Interaction Engineering

Project lead: Prof. Dr. Robert Riener, Sensory-Motor Systems Lab, ETH Zurich, and Balgrist University Hospital, Zurich

In general, we aim to investigate the physiological and functional effect of novel technical features on individuals with specific patho-physiological characteristics. The long-term goal is to obtain optimized individual treatment programs that are characterized by a dedicated choice of modalities and technical features. We hypothesize that patient-tailored technology-aided therapy supported by a comprehensive assessment (both before and online during therapy) will result in improved therapeutic outcomes.

Currently, we check for clusters of responders to conventional & robot-assisted therapy based on data gained in a multicenter study (described here: Klamroth-Marganska, Curt, Luft, Riener et al. , Lancet Neurology 13: 159-166, 2014). Therefore, we apply hierarchical population models to represent the continuous time course of clinical scores prior to, during, and after therapy. Covariates are taken into account to improve the estimation of the individual progress the theoretical maximal effectiveness of the therapy.

In addition, we have developed interfacing technologies to accurately assess workload in robot-assisted training by using EEG, eye tracking and autonomic nervous system responses. Data fusion methods have also been applied to detect movement intentions in robot-assisted training. Based EMG, joint torques, and eye tracking, we got an excellent intention estimation accuracy and demonstrated online applicability. Together with our clinical partners, we will further exploit the possibilities to minimize patient discomfort and time investment for sensor attachment while accuracy of recognition/estimation remains reasonable.

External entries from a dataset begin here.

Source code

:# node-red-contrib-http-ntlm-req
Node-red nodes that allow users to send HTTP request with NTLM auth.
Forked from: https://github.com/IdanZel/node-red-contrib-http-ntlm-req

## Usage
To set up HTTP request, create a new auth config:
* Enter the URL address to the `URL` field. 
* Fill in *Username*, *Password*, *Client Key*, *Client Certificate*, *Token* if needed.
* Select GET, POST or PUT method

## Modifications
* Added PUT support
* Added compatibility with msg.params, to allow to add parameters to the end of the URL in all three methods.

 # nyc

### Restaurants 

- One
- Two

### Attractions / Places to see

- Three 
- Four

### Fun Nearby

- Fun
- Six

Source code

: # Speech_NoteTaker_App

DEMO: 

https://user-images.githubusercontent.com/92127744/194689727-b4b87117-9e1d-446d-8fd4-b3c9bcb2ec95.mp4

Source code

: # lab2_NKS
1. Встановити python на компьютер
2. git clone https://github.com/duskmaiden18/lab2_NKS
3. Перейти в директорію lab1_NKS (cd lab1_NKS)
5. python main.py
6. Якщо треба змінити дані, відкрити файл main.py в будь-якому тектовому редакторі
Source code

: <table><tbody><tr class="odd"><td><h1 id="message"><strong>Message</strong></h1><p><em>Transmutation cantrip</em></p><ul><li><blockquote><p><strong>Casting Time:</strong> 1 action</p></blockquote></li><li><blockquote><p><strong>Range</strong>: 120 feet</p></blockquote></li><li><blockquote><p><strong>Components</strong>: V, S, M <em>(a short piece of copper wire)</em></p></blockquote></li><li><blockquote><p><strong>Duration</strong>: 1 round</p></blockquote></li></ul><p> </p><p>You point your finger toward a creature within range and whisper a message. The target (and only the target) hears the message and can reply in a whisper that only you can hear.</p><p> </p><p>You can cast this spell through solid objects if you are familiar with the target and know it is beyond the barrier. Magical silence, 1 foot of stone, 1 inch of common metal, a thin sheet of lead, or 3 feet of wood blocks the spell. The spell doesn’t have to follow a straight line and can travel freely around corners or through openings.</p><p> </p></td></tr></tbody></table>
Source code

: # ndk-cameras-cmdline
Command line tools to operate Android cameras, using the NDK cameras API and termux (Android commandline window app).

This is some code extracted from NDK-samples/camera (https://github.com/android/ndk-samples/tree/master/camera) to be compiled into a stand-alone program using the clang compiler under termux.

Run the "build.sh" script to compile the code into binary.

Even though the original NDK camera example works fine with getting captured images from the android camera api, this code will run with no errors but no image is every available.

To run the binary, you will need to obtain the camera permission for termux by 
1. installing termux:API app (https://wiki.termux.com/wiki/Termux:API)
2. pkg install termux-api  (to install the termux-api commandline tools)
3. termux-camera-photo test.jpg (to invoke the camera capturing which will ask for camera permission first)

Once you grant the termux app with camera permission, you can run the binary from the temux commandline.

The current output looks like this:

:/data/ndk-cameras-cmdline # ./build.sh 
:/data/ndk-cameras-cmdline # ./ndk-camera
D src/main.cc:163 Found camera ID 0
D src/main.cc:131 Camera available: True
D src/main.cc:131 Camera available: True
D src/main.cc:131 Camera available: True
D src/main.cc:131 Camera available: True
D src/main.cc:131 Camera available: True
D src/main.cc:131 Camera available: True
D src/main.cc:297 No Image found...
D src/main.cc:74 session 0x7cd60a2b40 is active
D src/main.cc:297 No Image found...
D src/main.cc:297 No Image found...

Recently, we have also obtained valuable information on how healthy humans interact with intelligent robots online and on the benefit of individualized feedback. Compared to healthy subjects, skills and needs in patients vary even more. Thus, patients will even more benefit from individualization than healthy subjects. However, we are also aware that we cannot simple transfer our concept from healthy subjects to patients as, for instance, training behaviour and training goals are quite different. Therefore, we continue our close collaboration with clinical CRPP partners to elaborate meaningful training strategies in robot-assisted therapy.